The music of Bitches Brew also had a full load of musicians that I would admire and listen to. These included John McLaughlin, Dave Holland, Chick Corea, Keith Jarrett, Wayne Shorter, Lenny White, Jack DeJohnette and others. a few of these people are in some of the posts I have written about. All these people that I mention above have at least one album that I would listen to again and again. Even the musicians I did not name also have been influenced in my musical listening.



After a few years of getting into the last part of Miles Davis career I realized that he then too had musicians that were famous too. He added people like Mike Stern, John Scofield, Kenny Garrett, Mino Cinelu, and Marilyn Mazur just to name a few. These people I also listen to with great interest. These musicans continue to perform to this day and at one point a few of these will get their own blog posts. The period of the 1980's for Miles was tough and you could see his past mistakes had caught up to him. Too bad to, because I wish I saw him like a few of my friends.

I made the mistake that I missed a period of Miles Davis that I should have went back to in the first place. The era of the Mid 1960's. At that the time of listening to the 1980's stuff a friend handed me a tape called E.S.P. He told me that was that this was the most influential of the Miles Davis. He also told me that the alum on this album are the ones I should pay attention to. It was the Herbie Hancock, Ron Carter, Tony Williams and Wayne Shorter that changed the course of Jazz forever. After hearing E.S.P. I soon realized that I needed to listen a lot more closely to his music.
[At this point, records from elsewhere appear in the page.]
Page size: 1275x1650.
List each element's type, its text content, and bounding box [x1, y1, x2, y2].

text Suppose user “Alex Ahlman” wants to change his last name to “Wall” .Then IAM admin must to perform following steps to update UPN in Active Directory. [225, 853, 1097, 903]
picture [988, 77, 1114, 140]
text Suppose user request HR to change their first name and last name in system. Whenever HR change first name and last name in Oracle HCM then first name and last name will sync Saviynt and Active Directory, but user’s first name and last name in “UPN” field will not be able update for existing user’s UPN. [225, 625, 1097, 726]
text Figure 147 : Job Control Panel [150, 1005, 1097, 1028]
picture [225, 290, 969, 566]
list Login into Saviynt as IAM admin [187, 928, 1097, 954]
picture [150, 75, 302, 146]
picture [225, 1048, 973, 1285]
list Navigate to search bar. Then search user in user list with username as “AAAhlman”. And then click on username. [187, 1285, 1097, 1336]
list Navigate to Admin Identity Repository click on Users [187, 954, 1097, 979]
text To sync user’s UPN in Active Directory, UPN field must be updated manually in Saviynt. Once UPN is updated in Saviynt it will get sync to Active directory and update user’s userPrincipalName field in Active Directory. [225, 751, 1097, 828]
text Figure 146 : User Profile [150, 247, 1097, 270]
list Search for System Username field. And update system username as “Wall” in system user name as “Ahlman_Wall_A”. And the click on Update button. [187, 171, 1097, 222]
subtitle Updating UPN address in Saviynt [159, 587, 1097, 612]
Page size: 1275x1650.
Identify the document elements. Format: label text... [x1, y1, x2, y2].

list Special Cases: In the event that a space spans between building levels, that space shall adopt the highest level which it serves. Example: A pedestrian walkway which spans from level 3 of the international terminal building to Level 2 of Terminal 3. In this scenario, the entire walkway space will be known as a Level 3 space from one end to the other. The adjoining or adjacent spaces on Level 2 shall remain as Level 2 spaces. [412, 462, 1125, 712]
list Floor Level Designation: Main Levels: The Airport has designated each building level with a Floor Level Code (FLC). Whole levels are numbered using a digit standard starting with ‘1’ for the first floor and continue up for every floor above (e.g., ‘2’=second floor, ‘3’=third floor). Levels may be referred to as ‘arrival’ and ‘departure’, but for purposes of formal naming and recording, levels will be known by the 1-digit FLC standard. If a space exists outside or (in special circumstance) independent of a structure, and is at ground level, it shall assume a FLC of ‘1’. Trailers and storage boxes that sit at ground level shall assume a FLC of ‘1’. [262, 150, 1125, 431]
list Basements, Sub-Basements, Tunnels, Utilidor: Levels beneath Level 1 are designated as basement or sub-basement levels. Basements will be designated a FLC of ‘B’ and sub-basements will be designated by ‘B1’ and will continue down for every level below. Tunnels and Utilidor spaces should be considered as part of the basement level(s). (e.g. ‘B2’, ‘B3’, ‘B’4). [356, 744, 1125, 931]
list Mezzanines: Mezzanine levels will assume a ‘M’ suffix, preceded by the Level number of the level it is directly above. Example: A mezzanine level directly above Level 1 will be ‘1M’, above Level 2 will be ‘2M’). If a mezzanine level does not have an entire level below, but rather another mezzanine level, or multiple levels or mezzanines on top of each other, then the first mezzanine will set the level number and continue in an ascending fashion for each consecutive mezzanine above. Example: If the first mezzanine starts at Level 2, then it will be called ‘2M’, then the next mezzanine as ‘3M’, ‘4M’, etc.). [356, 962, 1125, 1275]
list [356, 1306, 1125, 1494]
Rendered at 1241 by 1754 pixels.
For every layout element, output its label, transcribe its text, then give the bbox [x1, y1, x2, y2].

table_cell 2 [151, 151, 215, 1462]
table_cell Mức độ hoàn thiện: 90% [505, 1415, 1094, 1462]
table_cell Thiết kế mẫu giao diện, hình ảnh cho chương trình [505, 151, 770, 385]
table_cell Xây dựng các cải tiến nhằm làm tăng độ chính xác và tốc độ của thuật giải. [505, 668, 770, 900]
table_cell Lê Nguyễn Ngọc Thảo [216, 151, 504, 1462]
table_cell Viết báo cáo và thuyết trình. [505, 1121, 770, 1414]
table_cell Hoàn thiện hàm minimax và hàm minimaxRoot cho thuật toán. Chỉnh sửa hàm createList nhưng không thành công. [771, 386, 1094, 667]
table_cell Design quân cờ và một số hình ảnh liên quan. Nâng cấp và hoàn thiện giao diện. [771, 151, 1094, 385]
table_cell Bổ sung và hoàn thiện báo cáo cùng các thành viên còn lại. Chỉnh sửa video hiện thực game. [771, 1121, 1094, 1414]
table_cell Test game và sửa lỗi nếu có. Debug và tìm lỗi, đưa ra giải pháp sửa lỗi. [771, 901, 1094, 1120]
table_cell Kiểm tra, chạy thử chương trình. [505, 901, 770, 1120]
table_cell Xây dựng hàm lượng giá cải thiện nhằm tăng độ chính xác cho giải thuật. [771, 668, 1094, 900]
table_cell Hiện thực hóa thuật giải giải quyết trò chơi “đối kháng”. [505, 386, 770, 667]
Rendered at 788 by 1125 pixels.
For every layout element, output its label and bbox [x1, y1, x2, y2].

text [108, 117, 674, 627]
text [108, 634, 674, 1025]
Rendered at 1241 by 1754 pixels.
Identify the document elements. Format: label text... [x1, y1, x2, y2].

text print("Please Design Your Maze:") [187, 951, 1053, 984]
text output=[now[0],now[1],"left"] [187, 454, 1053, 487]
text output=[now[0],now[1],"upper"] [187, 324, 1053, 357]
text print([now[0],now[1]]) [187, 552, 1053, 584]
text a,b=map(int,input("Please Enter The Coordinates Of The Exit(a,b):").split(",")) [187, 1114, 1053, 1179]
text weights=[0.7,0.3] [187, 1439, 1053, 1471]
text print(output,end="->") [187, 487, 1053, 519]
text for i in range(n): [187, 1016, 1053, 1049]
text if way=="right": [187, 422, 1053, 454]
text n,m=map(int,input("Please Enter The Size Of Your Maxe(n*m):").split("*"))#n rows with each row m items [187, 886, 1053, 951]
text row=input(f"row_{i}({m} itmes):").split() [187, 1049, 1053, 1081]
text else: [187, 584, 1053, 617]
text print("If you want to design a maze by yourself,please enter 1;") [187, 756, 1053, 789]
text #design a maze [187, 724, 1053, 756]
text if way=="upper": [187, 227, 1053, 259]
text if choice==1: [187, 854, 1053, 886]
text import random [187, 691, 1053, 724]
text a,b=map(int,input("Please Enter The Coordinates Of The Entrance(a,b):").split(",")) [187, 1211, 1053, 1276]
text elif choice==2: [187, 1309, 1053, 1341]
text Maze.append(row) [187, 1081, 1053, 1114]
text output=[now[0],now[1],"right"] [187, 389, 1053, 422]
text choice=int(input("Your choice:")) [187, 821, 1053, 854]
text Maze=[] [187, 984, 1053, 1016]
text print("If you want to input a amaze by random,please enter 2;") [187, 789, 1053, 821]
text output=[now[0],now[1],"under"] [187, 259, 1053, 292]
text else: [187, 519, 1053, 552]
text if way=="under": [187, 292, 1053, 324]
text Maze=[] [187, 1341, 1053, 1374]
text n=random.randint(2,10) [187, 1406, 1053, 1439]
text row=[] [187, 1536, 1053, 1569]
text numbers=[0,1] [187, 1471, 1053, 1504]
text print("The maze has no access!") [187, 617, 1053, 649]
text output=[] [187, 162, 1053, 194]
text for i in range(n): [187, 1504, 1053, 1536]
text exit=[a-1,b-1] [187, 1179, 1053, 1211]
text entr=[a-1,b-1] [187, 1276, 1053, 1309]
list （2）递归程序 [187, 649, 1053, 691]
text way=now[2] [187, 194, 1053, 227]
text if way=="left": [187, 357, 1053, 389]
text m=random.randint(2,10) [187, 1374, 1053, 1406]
All in all if you really want to study the history of Jazz you should start with Miles Davis's alumni. There are so many different styles and ideas with all these great musicians. I do not even know where to start or point to a direction. Miles had great music because he had great people backing him. They learned from him and from there they too intern made great stuff. Take a listen and tell me what you think. If you need suggestions let me know, but I will tell you the music that you hear from a Herbie Hancock or Wayne Shorter or Dave Holland or even a Keith Jarrett or John McLaughlin does not need any introduction. Their music is the stuff of what makes it all great and unique. Enjoy what Miles Davis liked in their music and enjoy the fact that the music of the legacy will stand the test of time. Enjoy!!